The current state-by-state winner-take-all method of awarding electoral votes (not mentioned in the U.S. Constitution, but since enacted by 48 states), under which all of a state's electoral votes are awarded to the candidate who gets the most votes in each separate state, ensures that the candidates, after the primaries, in 2012 will not reach out to about 76% of the states and their voters. Candidates have no reason to poll, visit, advertise, organize, campaign, or care about the voter concerns in the dozens of states where they are safely ahead or hopelessly behind.
More than 2/3rds of the states and people have been just spectators to the presidential elections. That's more than 85 million voters.
Policies important to the citizens of ‘flyover’ states are not as highly prioritized as policies important to ‘battleground’ states when it comes to governing.
States have the responsibility and power to make all of their voters relevant in every presidential election and beyond.
Unable to agree on any particular method, the Founding Fathers left the choice of method for selecting presidential electors exclusively to the states by adopting the language contained in section 1 of Article II of the U.S. Constitution-- "Each State shall appoint, in such Manner as the Legislature thereof may direct, a Number of Electors . . ." The U.S. Supreme Court has repeatedly characterized the authority of the state legislatures over the manner of awarding their electoral votes as "plenary" and "exclusive."
Federalism concerns the allocation of power between state governments and the national government. The National Popular Vote bill concerns how votes are tallied, not how much power state governments possess relative to the national government. The powers of state governments are neither increased nor decreased based on whether presidential electors are selected along the state boundary lines, or national lines (as with the National Popular Vote).
National Popular Vote covers a potential death of a winning candidate.
The same presidential electors would be available under the National Popular Vote compact to replace the dead, disabled, or discredited President-Elect as would be available under the current system.
The bill defines “presidential slate” as meaning a slate of two persons, the first of whom has been nominated as a candidate for President of the United States and the second of whom has been nominated as a candidate for Vice President of the United States, or any legal successors to such persons, regardless of whether both names appear on the ballot presented to the voter in a particular state.
The current state-by-state winner-take-all system of awarding electoral votes maximizes the incentive and opportunity for fraud. A very few people can change the national outcome by changing a small number of votes in one closely divided battleground state. With the current system all of a state's electoral votes are awarded to the candidate who receives a bare plurality of the votes in each state. The sheer magnitude of the national popular vote number, compared to individual state vote totals, is much more robust against manipulation.
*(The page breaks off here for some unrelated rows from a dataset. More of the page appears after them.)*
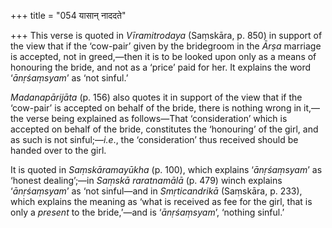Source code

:+++
title = "054 यासान् नाददते"

+++
This verse is quoted in *Vīramitrodaya* (Saṃskāra, p. 850) in support of
the view that if the ‘cow-pair’ given by the bridegroom in the *Ārṣa*
marriage is accepted, not in greed,—then it is to be looked upon only as
a means of honouring the bride, and not as a ‘price’ paid for her. It
explains the word ‘*ānṛśaṃsyam*’ as ‘not sinful.’

*Madanapārijāta* (p. 156) also quotes it in support of the view that if
the ‘cow-pair’ is accepted on behalf of the bride, there is nothing
wrong in it,—the verse being explained as follows—That ‘consideration’
which is accepted on behalf of the bride, constitutes the ‘honouring’ of
the girl, and as such is not sinful;—*i.e*., the ‘consideration’ thus
received should be handed over to the girl.

It is quoted in *Saṃskāramayūkha* (p. 100), which explains
‘*ānṛśaṃsyam*’ as ‘honest dealing’;—in *Saṃskā raratnamālā* (p. 479)
winch explains ‘*ānṛśaṃsyam*’ as ‘not sinful—and in *Smṛticandrikā*
(Saṃskāra, p. 233), which explains the meaning as ‘what is received as
fee for the girl, that is only a *present* to the bride,’—and is
‘*ānṛśaṃsyam*’, ‘nothing sinful.’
National Popular Vote would limit the benefits to be gained by fraud. One fraudulent vote would only win one vote in the return. In the current electoral system, one fraudulent vote could mean 55 electoral votes, or just enough electoral votes to win the presidency without having the most popular votes in the country.
Hendrik Hertzberg wrote: "To steal the closest popular-vote election in American history, you'd have to steal more than a hundred thousand votes . . .To steal the closest electoral-vote election in American history, you'd have to steal around 500 votes, all in one state. . . .
For a national popular vote election to be as easy to switch as 2000, it would have to be two hundred times closer than the 1960 election--and, in popular-vote terms, forty times closer than 2000 itself.
Which, I ask you, is an easier mark for vote-stealers, the status quo or N.P.V.[National Popular Vote]? Which offers thieves a better shot at success for a smaller effort?"